António Costa Pinto falou à agência Lusa a propósito da edição da autobiografia de Benito Mussolini, lançada em Portugal no final de outubro, que retrata “o início do regime político” do líder fascista italiano e que conta com o prefácio do professor do Instituto de Ciências Sociais (ICS) da Universidade de Lisboa.
Na ótica do investigador, a maior diferença entre Mussolini e os movimentos populistas contemporâneos prende-se com a conjuntura política que as nações atravessam, mas uma das semelhanças é a “busca pelos grupos sociais populares”, em detrimento da burguesia e do capitalismo.
“É essa busca de um eleitorado, e de uma massa popular, que no fundo identifica o fascismo em relação a outros grupos políticos de direita radical do mesmo período”, sustentou.
Segundo o investigador do ICS, “este livro é, sobretudo, a autorrepresentação de um líder que despreza a democracia e que justamente tenta legitimar o combate político antiliberal e antidemocrático”.
“Sob esse ponto de vista, muitas das características de Mussolini podem ser emuladas”, defendeu António Costa Pinto, notando que o antigo chefe de Governo italiano e líder do Partido Nacional Fascista é “uma personagem que muito rapidamente se afirma como um líder carismático, um líder com uma enorme capacidade discursiva”, e que destaca valores como “a coragem física, a defesa da pátria, o nacionalismo exacerbado”.

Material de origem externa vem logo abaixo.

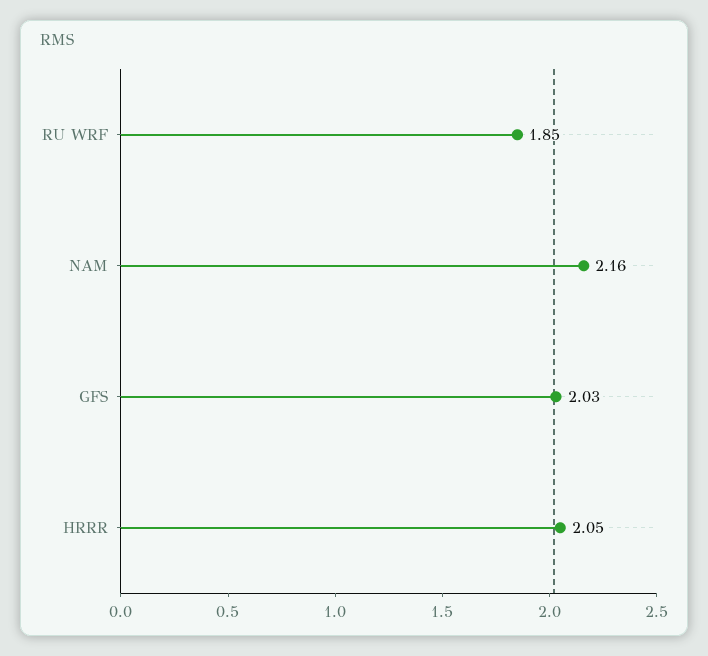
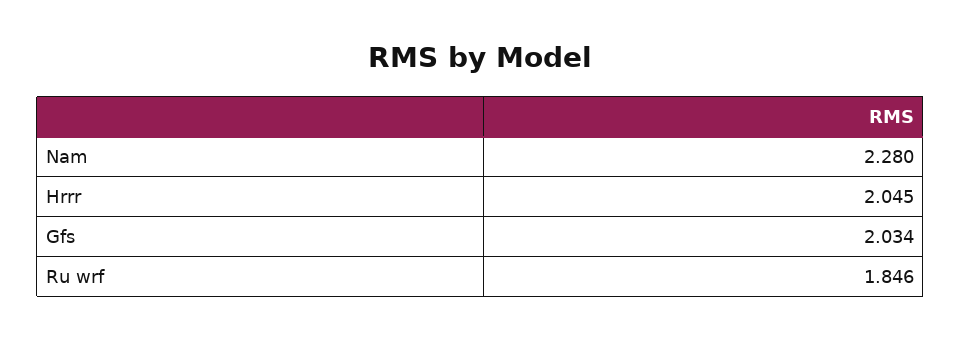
NAM: 2.16 -> 2.28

Porém, uma das diferenças, assinalou, é que “a grande maioria dos movimentos políticos que podem tentar hoje emular alguns dos princípios de Mussolini” deixam cair dois - “a violência política e o desprezo pelas eleições enquanto modo de legitimação de um partido”.

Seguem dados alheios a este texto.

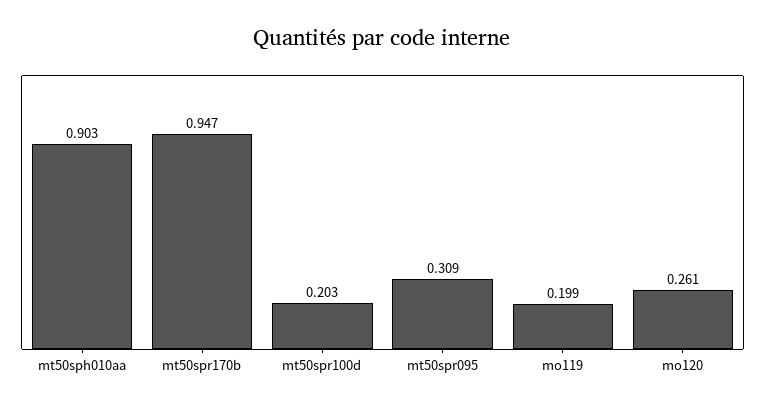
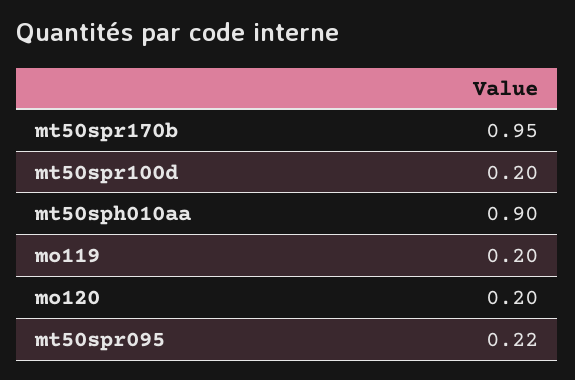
mt50spr095: 0.309 -> 0.22
mo120: 0.261 -> 0.2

Entre Mussolini e André Ventura, o professor universitário consegue encontrar “diferenças bastante importantes”, nomeadamente que o deputado único do Chega “não exerce a sua atividade política num contexto de crise da democracia liberal”, pelo que a “conjuntura é muito diferente” dos dias atuais para o início do século XX.
Apontando que “os líderes políticos adaptam-se”, António Costa Pinto destaca “o elemento de proximidade” de Ventura, “sobretudo no agarrar de todos os temas políticos suscetíveis de iludir a escala direita-esquerda”.
“Há inerente ao discurso populista características que são fundamentais e universais, sobretudo no desprezo pelas instituições representativas, mas em tudo o resto não há elementos de semelhança”, explicou, assinalando que mesmo “apesar de ter entre os seus quadros elementos que provêm da direita radical”, não é possível dizer que o Chega “tenha uma ideologia estruturada de tipo fascista”.
Em relação ao partido de extrema-esquerda espanhol, o Vox, existe “um revivalismo neofranquista”, mas “mais uma vez, as diferenças são importantes”, como o facto de não ter “ações transgressivas”, sublinhou o investigador, apontando que também o movimento italiano de Salvini “é de natureza diferente”.
No futuro, “alguns destes partido poderão ser, eventualmente, absorvidos pela dinâmica democrática e aproximar-se mais do centro” ou, por outro lado, da “dinâmica de direita radical”, estimou o investigador, notando que ainda se vivem tempos de incerteza.
Outra das razões para António Costa Pinto não prever um regresso dos regimes ditatoriais prende-se com o facto de não haver “países importantes” europeus com regimes autoritários, que possam constituir-se como “polos de difusão deste tipo de movimentos”.
“O que é interessante no caso de Mussolini é, como é que um chefe político de um pequeno partido, numa conjuntura de crise, no fundo três anos depois, em 1922, está no poder”, sendo que “é a partir do poder que ele vai começando a desmantelar o Estado liberal”, considerou António Costa Pinto.
Já a “dimensão mais interessante desta autobiografia” é perceber como é que Mussolini define, “de forma evidentemente não coincidente com a História, o seu próprio papel e a sua própria ação”.